Excerpt provided:
* start *
Key concepts: stateful model load, GPU detection, volume cache, structured errors.

Deployment commands and workflow

Development workflow: Run a local dev server, then send a test request against your Ouro-authenticated route.

# Start development server with live reload
modal serve app.py

You can test your endpoints with tools like Postman, curl, or add a private version of your API to Ouro and test it there.

Production deployment: Deploy to production and use logs/stats to monitor behavior and costs.

# Deploy to production
modal deploy app.py
 
# View logs
modal logs app.py
 
# Monitor function performance
modal stats app.py

Secrets management: Store your Ouro credentials and other tokens as Modal secrets.

# Create secrets for Ouro integration
modal secret create ouro-api-credentials \
  OURO_API_KEY=your-ouro-key \
  OURO_SERVICE_SECRET=your-ouro-secret

OpenAPI notes

OpenAPI is auto-generated; use the JSON at /openapi.json when integrating with Ouro. Copy the object at this endpoint and paste it into an openapi.json file. You'll be able to upload this file directly to Ouro to import your API.

Monitoring and cost optimization

Use Modal dashboards for metrics, logs, resource usage, and cost by function. Tune resources and scaling for savings:

# Optimize for cost-effectiveness
@app.function(
    # Choose appropriate GPU for workload
    gpu="T4",          # Most cost-effective for small models
    # gpu="A100",      # For large models requiring more VRAM
 
    # Optimize scaling parameters
    min_containers=0,          # Scale to zero when idle
    scaledown_window=60,       # Quick scale-down for cost savings
    max_containers=10,         # Limit maximum spend
 
    # Optimize resource allocation
    memory=2048,               # Only allocate needed memory
    cpu=2                      # Adjust CPU cores based on workload
)

Add your Modal model to Ouro

Publish your Modal-hosted model on Ouro to monetize per request. Ouro helps make your model discoverable, usable, and monetizable.

How Ouro works

Ouro is a collaborative marketplace for APIs, alongside datasets and files. Its asset-linking system connects your API to relevant resources for discovery and workflows.

Optimize your Modal deployment for Ouro

Modify your Modal function to use FastAPI with comprehensive OpenAPI documentation. Here's the recommended pattern:

import modal
from fastapi import FastAPI, HTTPException
from pydantic import BaseModel
from typing import Optional, List
 
app = modal.App("ml-model-ouro")
* end *
Short task 1:
In the Modal deployment excerpt, which command starts the development server with live reload?
Short task 2:
Reproduce word for word the stretch of the Modal deployment excerpt from "Secrets management: Store" through "import your API.".

Dataset:
* start *
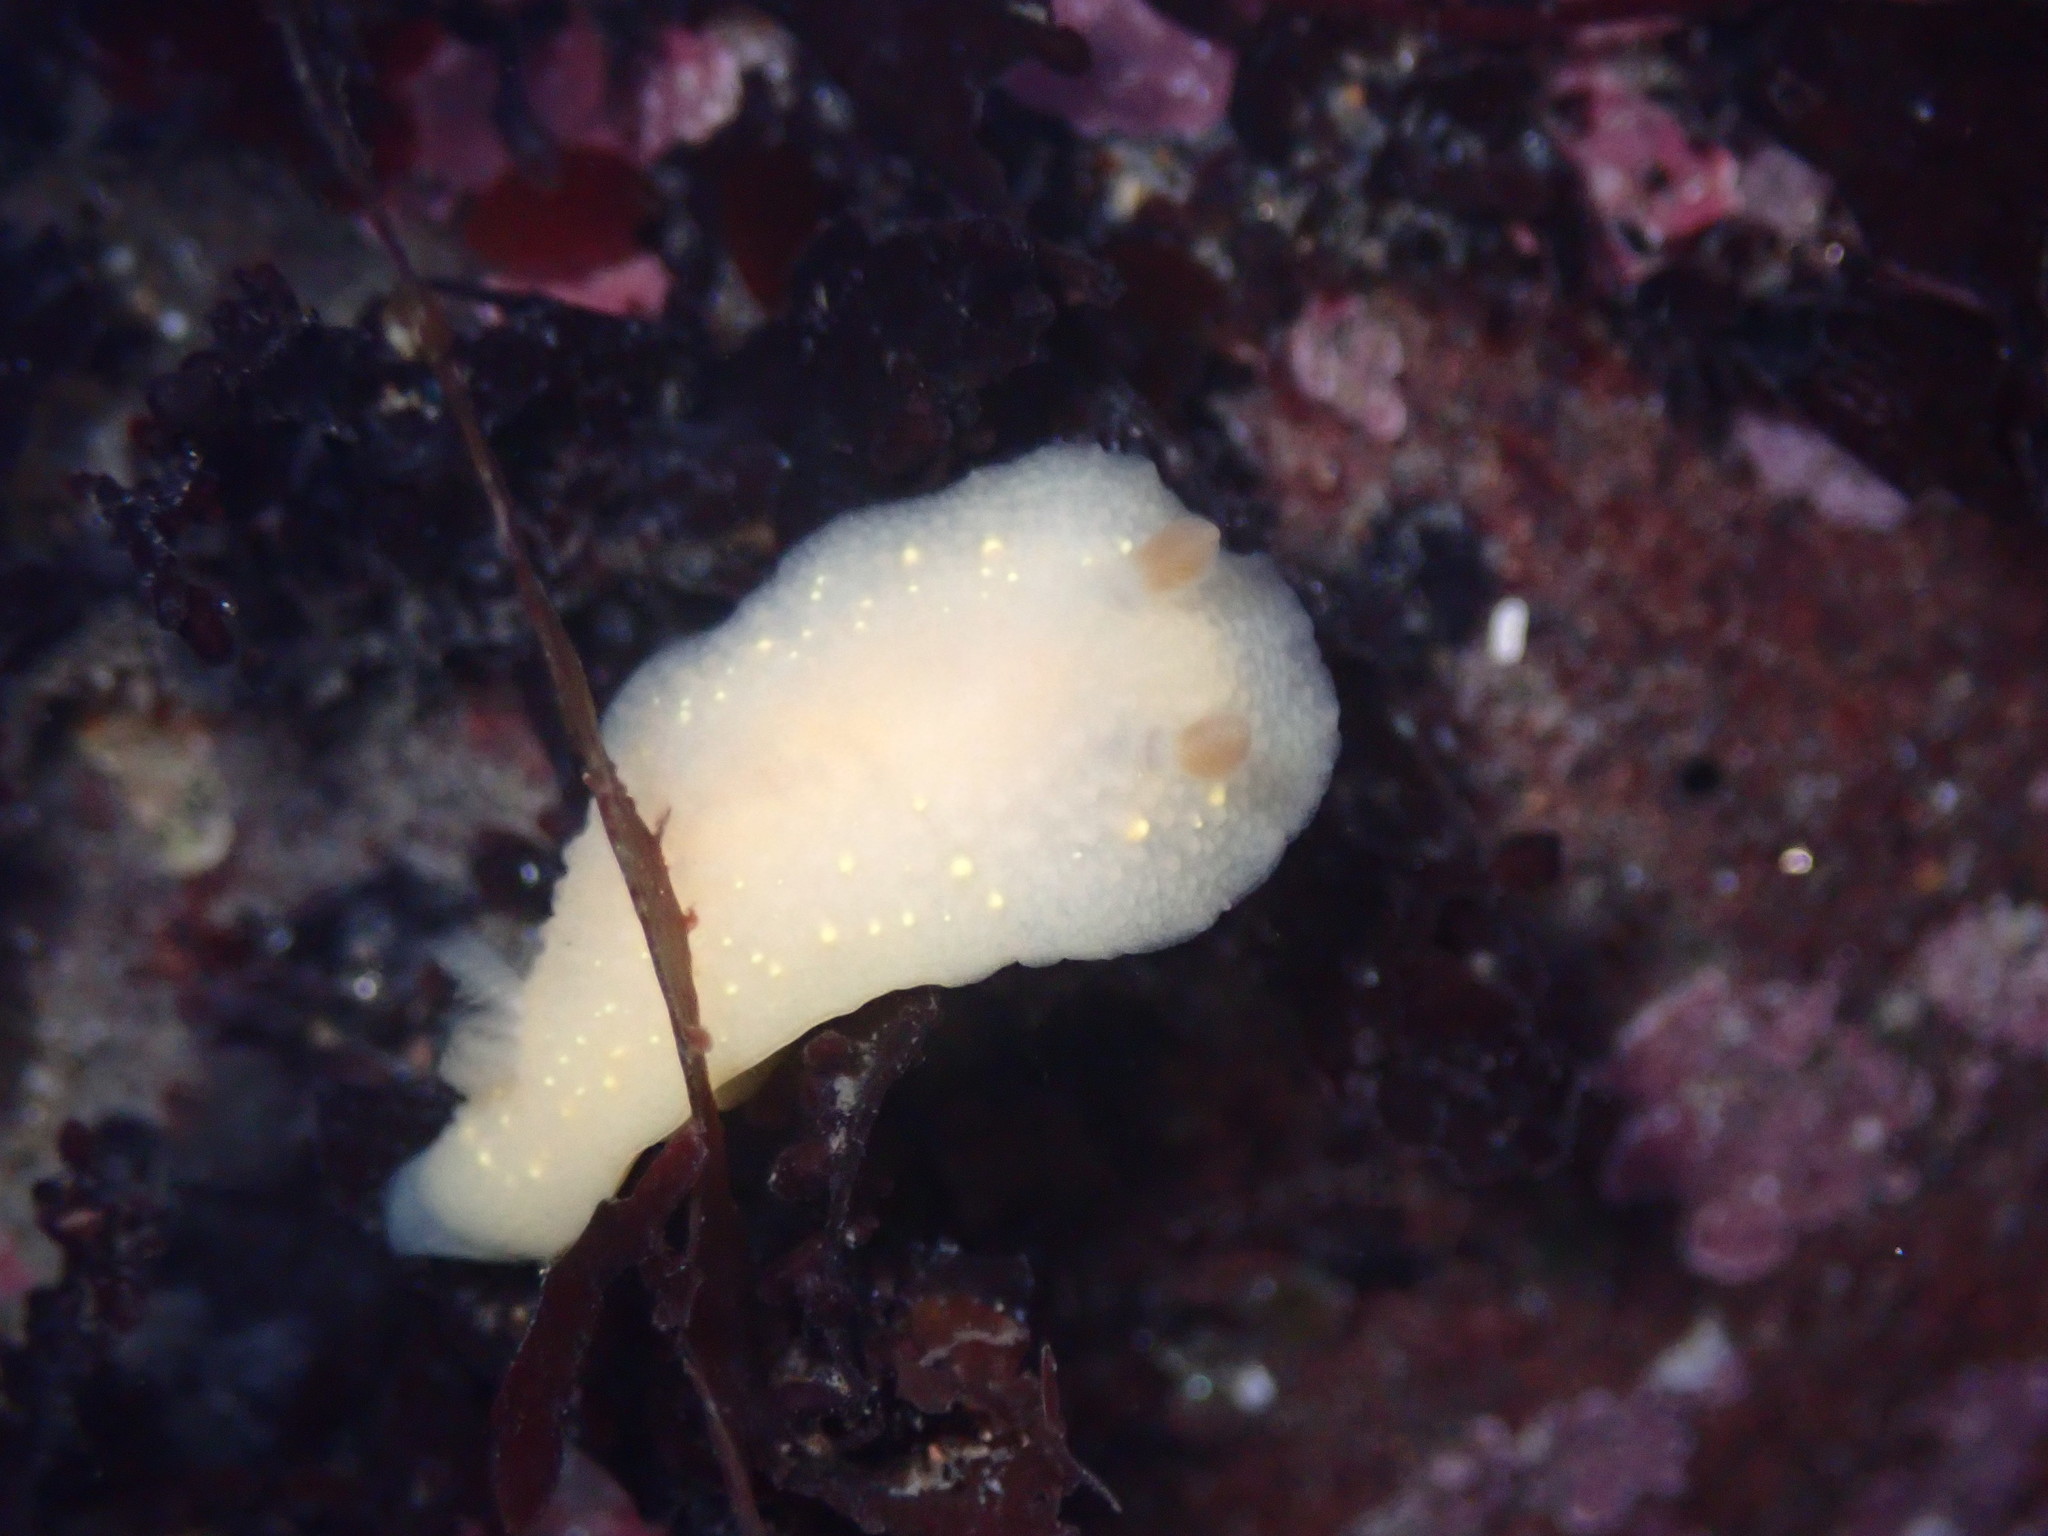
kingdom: Animalia
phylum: Mollusca
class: Gastropoda
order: Nudibranchia
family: Cadlinidae
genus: Cadlina
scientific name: Cadlina modesta
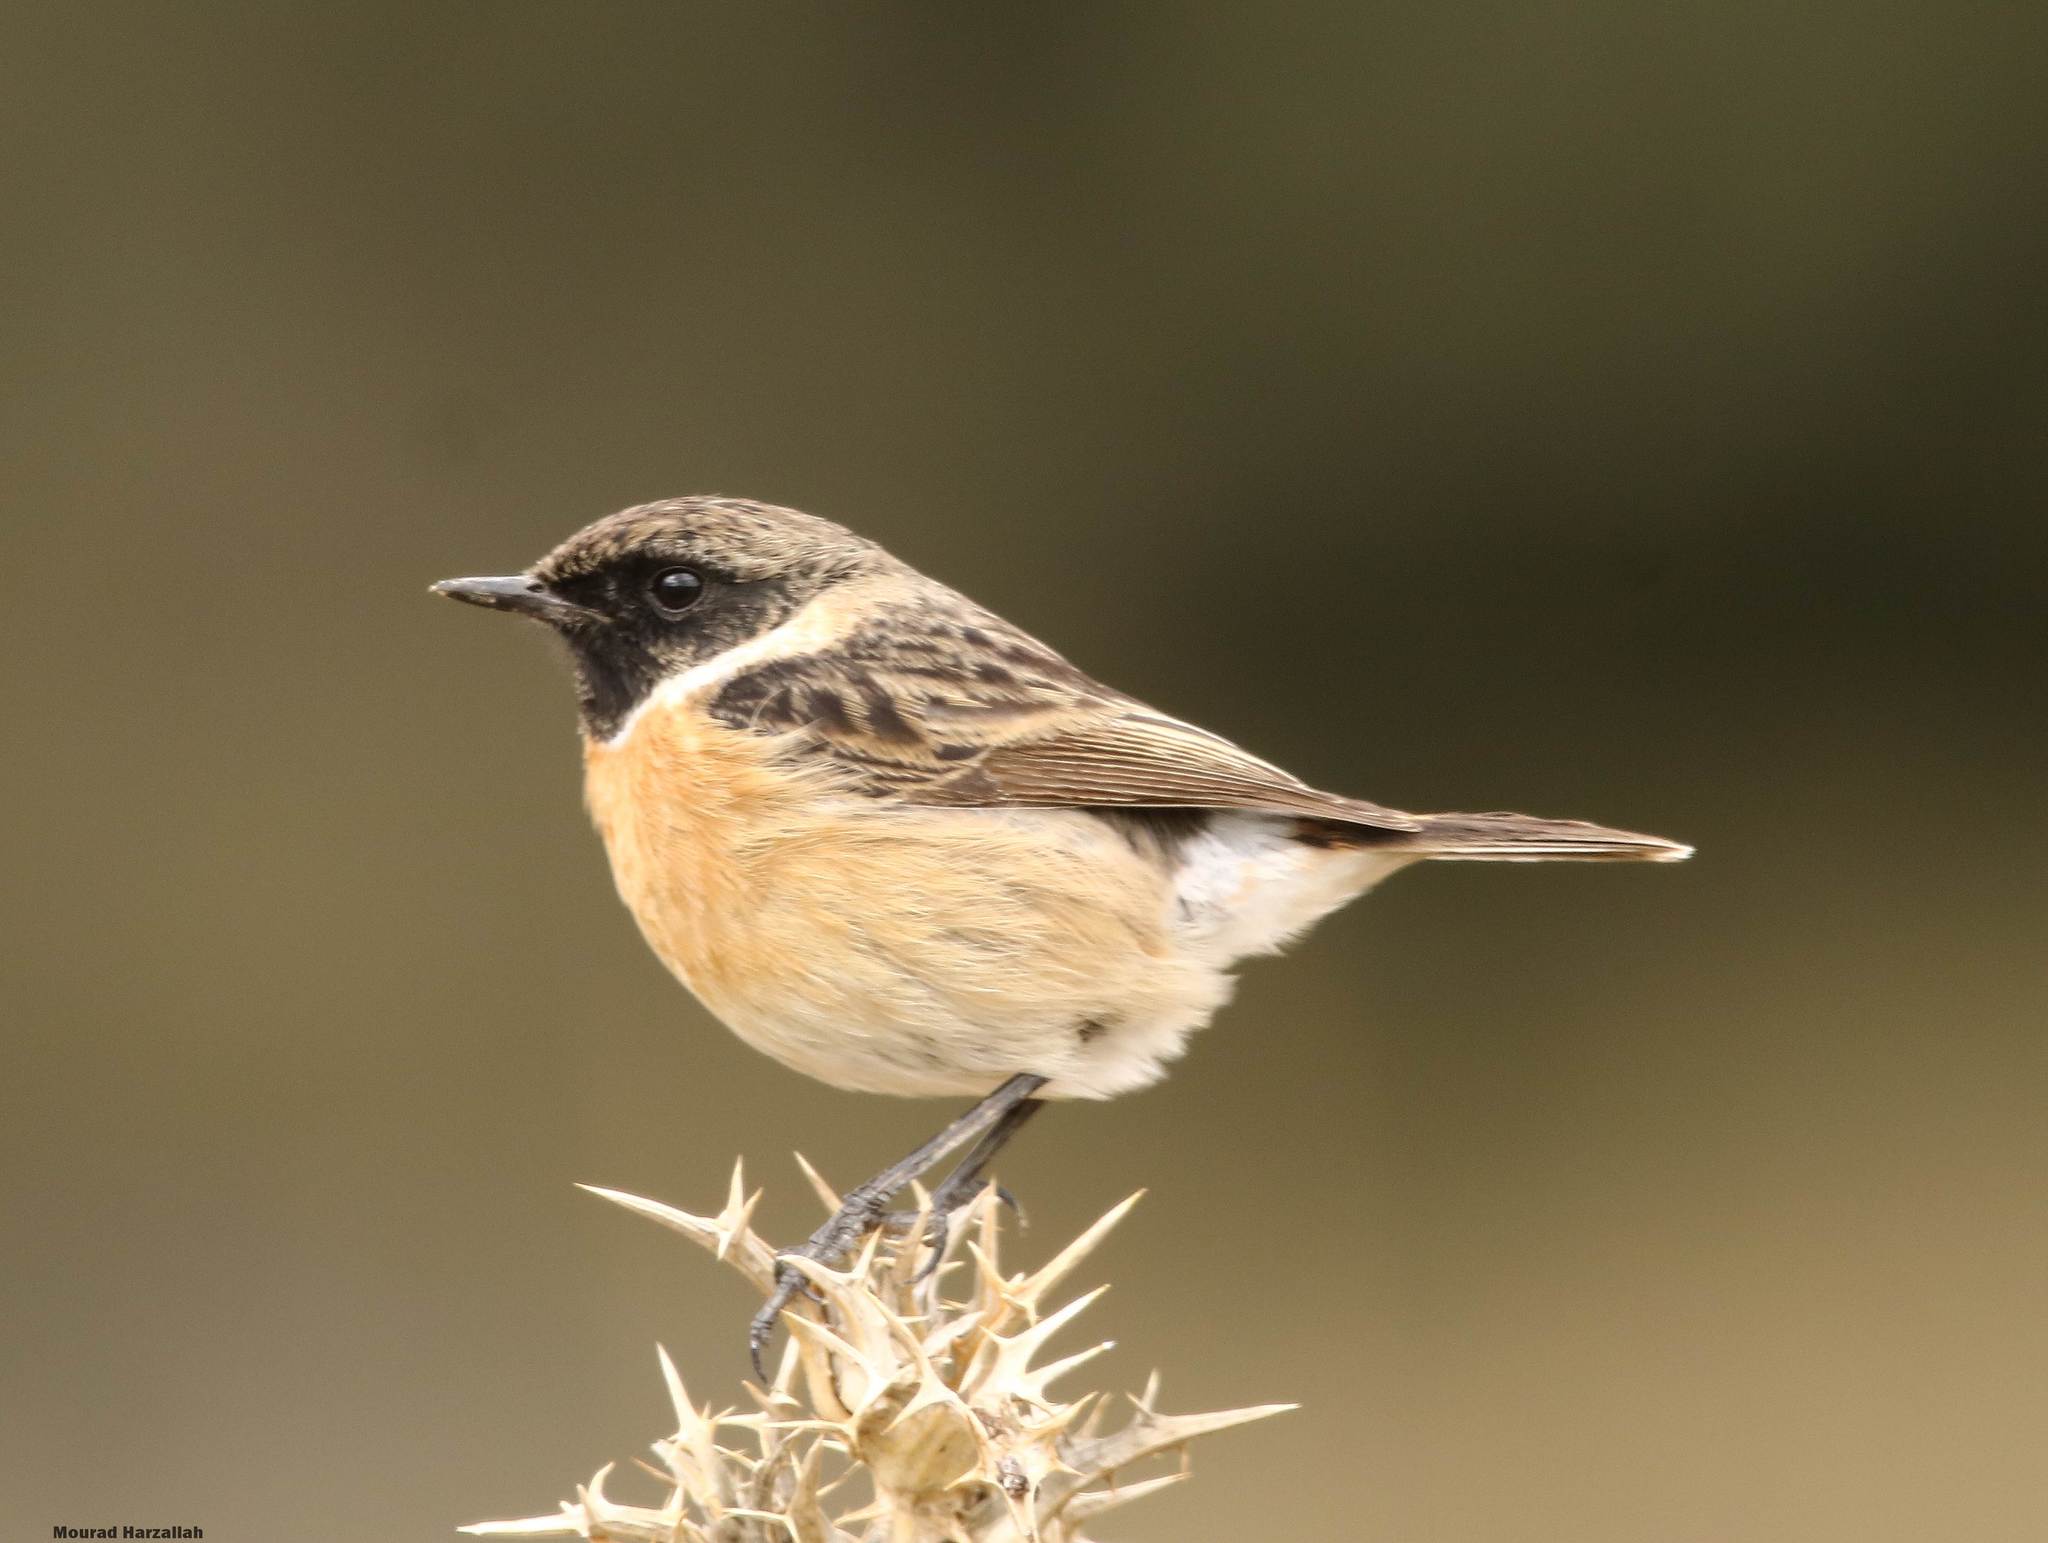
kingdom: Animalia
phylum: Chordata
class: Aves
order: Passeriformes
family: Muscicapidae
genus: Saxicola
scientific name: Saxicola rubicola
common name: European stonechat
* end *
Full solution 1:
modal serve app.py

Full solution 2:
Secrets management: Store your Ouro credentials and other tokens as Modal secrets.

# Create secrets for Ouro integration
modal secret create ouro-api-credentials \
  OURO_API_KEY=your-ouro-key \
  OURO_SERVICE_SECRET=your-ouro-secret

OpenAPI notes

OpenAPI is auto-generated; use the JSON at /openapi.json when integrating with Ouro. Copy the object at this endpoint and paste it into an openapi.json file. You'll be able to upload this file directly to Ouro to import your API.